> **Beberapa entri**:
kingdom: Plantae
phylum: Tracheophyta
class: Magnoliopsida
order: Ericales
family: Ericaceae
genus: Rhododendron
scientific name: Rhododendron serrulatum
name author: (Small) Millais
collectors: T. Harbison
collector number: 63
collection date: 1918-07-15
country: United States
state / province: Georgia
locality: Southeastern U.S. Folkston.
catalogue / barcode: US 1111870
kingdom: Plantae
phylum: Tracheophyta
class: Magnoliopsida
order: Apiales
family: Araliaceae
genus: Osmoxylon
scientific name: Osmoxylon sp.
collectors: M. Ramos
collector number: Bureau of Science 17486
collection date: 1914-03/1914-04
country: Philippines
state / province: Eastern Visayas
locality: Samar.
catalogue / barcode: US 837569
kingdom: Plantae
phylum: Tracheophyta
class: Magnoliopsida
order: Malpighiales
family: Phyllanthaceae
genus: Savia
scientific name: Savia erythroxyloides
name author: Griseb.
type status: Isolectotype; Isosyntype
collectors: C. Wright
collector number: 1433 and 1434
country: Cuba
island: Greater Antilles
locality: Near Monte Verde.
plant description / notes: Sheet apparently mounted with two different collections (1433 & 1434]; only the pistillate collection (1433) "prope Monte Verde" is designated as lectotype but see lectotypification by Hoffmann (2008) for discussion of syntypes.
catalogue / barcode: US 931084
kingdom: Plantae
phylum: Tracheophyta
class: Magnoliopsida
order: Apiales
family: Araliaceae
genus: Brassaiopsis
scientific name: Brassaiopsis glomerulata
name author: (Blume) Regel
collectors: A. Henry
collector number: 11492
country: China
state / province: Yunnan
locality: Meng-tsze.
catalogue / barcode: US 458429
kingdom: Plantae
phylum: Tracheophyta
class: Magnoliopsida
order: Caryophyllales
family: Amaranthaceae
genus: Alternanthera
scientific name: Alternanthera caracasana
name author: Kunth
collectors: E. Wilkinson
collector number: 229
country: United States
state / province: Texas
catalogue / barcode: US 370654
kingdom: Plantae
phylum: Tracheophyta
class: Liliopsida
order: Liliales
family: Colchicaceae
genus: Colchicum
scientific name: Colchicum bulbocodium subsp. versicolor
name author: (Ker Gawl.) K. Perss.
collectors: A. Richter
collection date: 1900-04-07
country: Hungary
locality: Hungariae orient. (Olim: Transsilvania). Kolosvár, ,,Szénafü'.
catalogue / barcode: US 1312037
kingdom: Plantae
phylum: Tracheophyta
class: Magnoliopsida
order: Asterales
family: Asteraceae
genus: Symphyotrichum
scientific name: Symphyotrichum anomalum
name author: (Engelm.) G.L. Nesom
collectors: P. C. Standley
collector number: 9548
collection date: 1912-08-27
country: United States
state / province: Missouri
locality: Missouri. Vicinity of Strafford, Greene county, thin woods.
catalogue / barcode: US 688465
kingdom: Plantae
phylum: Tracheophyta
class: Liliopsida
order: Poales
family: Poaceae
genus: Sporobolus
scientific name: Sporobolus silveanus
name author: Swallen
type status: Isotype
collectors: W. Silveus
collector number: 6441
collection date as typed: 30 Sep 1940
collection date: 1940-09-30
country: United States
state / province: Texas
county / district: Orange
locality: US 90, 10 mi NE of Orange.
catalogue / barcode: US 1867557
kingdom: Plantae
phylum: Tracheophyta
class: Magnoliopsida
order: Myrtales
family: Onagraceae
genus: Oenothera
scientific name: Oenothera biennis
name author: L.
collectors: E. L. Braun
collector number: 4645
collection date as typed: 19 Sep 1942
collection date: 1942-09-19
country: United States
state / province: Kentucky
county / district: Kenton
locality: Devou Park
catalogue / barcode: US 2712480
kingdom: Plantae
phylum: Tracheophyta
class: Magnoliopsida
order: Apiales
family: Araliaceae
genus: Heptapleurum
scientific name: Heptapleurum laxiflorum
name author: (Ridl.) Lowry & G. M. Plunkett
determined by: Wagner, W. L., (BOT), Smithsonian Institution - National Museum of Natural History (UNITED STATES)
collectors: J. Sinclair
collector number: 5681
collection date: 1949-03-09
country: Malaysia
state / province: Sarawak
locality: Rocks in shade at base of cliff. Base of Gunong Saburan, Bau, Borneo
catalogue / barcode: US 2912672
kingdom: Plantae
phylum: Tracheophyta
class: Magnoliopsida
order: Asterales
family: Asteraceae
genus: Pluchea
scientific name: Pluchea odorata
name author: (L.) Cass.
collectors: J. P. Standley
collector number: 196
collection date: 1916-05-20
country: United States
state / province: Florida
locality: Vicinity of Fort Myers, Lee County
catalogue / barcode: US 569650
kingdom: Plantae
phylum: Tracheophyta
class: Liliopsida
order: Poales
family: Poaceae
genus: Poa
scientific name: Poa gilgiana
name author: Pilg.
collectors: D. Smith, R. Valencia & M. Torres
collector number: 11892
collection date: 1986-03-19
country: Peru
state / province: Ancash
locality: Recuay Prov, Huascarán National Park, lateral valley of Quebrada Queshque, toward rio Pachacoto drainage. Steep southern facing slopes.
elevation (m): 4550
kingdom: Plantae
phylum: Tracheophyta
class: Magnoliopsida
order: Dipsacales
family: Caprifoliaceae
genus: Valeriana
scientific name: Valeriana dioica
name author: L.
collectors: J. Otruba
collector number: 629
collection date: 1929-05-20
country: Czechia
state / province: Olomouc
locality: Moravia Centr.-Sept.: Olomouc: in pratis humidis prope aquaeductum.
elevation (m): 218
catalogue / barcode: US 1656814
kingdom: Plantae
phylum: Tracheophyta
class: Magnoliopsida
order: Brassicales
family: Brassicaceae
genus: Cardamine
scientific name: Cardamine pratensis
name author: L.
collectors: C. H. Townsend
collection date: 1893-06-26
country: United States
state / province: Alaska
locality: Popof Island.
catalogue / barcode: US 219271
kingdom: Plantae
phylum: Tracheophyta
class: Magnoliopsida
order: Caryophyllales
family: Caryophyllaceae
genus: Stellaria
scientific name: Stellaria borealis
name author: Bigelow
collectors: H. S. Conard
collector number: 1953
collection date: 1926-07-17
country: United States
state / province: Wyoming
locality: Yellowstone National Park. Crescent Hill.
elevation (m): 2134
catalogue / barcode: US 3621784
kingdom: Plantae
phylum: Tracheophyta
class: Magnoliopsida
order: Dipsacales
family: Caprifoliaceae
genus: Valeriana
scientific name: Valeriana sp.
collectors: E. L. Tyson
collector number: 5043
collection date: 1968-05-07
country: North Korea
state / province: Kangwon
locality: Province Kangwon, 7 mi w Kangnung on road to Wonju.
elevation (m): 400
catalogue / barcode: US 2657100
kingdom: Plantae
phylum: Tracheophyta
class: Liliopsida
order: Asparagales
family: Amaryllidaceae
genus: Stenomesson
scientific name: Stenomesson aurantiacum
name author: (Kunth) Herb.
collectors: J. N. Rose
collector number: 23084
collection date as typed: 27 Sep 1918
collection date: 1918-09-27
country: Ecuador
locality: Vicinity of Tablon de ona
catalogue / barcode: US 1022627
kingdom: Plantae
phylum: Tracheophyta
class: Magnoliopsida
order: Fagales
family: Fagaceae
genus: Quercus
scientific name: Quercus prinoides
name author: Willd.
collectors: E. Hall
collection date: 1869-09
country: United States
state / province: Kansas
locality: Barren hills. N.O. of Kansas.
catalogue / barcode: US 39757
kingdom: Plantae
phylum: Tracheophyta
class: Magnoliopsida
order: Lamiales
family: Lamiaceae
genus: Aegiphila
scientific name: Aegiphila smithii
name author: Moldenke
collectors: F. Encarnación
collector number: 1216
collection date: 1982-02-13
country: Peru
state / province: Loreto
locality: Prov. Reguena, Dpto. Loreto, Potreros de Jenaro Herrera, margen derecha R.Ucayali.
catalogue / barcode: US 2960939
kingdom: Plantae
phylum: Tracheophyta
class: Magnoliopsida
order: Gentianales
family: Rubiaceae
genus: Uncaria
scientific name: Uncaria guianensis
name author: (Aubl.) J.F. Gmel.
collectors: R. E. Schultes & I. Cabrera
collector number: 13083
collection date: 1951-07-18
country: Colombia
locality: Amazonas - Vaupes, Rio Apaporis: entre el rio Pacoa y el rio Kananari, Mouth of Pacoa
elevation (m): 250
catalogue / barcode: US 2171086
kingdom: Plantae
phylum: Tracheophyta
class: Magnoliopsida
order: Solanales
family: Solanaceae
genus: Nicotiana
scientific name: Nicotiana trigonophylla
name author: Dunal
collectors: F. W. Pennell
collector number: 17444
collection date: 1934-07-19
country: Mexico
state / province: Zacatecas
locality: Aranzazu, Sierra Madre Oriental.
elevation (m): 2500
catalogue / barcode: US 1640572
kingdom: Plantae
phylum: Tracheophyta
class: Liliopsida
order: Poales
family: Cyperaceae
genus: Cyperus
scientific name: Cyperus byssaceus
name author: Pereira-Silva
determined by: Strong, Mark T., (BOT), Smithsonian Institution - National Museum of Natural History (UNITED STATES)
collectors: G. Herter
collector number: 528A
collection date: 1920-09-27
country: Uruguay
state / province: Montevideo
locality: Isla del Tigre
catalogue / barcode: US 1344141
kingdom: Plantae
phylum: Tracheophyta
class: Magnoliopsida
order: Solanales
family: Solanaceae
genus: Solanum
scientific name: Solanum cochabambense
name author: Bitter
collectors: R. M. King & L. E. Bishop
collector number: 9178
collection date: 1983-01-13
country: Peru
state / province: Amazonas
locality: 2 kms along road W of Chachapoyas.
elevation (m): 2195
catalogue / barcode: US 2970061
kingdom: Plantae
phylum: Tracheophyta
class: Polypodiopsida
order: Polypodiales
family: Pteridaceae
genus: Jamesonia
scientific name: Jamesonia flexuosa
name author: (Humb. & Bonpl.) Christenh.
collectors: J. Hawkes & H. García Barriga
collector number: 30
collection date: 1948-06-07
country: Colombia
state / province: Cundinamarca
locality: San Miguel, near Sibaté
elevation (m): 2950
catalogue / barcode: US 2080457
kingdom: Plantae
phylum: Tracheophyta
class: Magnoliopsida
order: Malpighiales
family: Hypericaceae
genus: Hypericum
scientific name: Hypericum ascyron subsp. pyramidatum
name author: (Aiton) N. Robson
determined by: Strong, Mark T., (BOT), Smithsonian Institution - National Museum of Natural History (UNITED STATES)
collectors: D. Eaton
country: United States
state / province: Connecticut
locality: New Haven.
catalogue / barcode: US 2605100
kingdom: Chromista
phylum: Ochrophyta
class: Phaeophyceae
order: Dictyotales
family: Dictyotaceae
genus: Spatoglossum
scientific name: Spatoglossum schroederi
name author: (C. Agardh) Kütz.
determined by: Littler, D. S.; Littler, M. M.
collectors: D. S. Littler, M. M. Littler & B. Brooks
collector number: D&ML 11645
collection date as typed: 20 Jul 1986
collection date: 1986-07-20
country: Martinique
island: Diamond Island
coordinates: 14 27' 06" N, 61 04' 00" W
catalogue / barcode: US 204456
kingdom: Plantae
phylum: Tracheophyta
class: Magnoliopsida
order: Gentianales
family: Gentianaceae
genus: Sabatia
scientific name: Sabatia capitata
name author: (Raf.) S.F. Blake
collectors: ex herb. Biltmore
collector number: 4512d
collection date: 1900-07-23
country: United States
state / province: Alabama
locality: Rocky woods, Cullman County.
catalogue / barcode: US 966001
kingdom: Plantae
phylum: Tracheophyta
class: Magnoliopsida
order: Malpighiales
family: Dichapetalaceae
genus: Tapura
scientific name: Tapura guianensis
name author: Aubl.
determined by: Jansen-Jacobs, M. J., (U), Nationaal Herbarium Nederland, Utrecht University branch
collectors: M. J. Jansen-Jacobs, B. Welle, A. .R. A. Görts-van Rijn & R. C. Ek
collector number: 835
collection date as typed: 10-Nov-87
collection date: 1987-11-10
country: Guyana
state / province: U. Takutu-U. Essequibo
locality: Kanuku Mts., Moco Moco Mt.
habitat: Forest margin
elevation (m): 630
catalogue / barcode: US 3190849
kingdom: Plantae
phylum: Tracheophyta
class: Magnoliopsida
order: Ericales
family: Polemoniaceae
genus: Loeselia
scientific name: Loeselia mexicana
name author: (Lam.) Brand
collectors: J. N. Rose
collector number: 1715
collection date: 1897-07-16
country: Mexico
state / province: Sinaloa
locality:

> **PETUNJUK LATIHAN**: Tolong salin kata demi kata baris-baris entri di atas, mulai dari baris pertama sampai baris yang memuat "name author: (Ker Gawl.) K. Perss.", termasuk kedua ujungnya.

> **HASIL TUGAS**:
kingdom: Plantae
phylum: Tracheophyta
class: Magnoliopsida
order: Ericales
family: Ericaceae
genus: Rhododendron
scientific name: Rhododendron serrulatum
name author: (Small) Millais
collectors: T. Harbison
collector number: 63
collection date: 1918-07-15
country: United States
state / province: Georgia
locality: Southeastern U.S. Folkston.
catalogue / barcode: US 1111870
kingdom: Plantae
phylum: Tracheophyta
class: Magnoliopsida
order: Apiales
family: Araliaceae
genus: Osmoxylon
scientific name: Osmoxylon sp.
collectors: M. Ramos
collector number: Bureau of Science 17486
collection date: 1914-03/1914-04
country: Philippines
state / province: Eastern Visayas
locality: Samar.
catalogue / barcode: US 837569
kingdom: Plantae
phylum: Tracheophyta
class: Magnoliopsida
order: Malpighiales
family: Phyllanthaceae
genus: Savia
scientific name: Savia erythroxyloides
name author: Griseb.
type status: Isolectotype; Isosyntype
collectors: C. Wright
collector number: 1433 and 1434
country: Cuba
island: Greater Antilles
locality: Near Monte Verde.
plant description / notes: Sheet apparently mounted with two different collections (1433 & 1434]; only the pistillate collection (1433) "prope Monte Verde" is designated as lectotype but see lectotypification by Hoffmann (2008) for discussion of syntypes.
catalogue / barcode: US 931084
kingdom: Plantae
phylum: Tracheophyta
class: Magnoliopsida
order: Apiales
family: Araliaceae
genus: Brassaiopsis
scientific name: Brassaiopsis glomerulata
name author: (Blume) Regel
collectors: A. Henry
collector number: 11492
country: China
state / province: Yunnan
locality: Meng-tsze.
catalogue / barcode: US 458429
kingdom: Plantae
phylum: Tracheophyta
class: Magnoliopsida
order: Caryophyllales
family: Amaranthaceae
genus: Alternanthera
scientific name: Alternanthera caracasana
name author: Kunth
collectors: E. Wilkinson
collector number: 229
country: United States
state / province: Texas
catalogue / barcode: US 370654
kingdom: Plantae
phylum: Tracheophyta
class: Liliopsida
order: Liliales
family: Colchicaceae
genus: Colchicum
scientific name: Colchicum bulbocodium subsp. versicolor
name author: (Ker Gawl.) K. Perss.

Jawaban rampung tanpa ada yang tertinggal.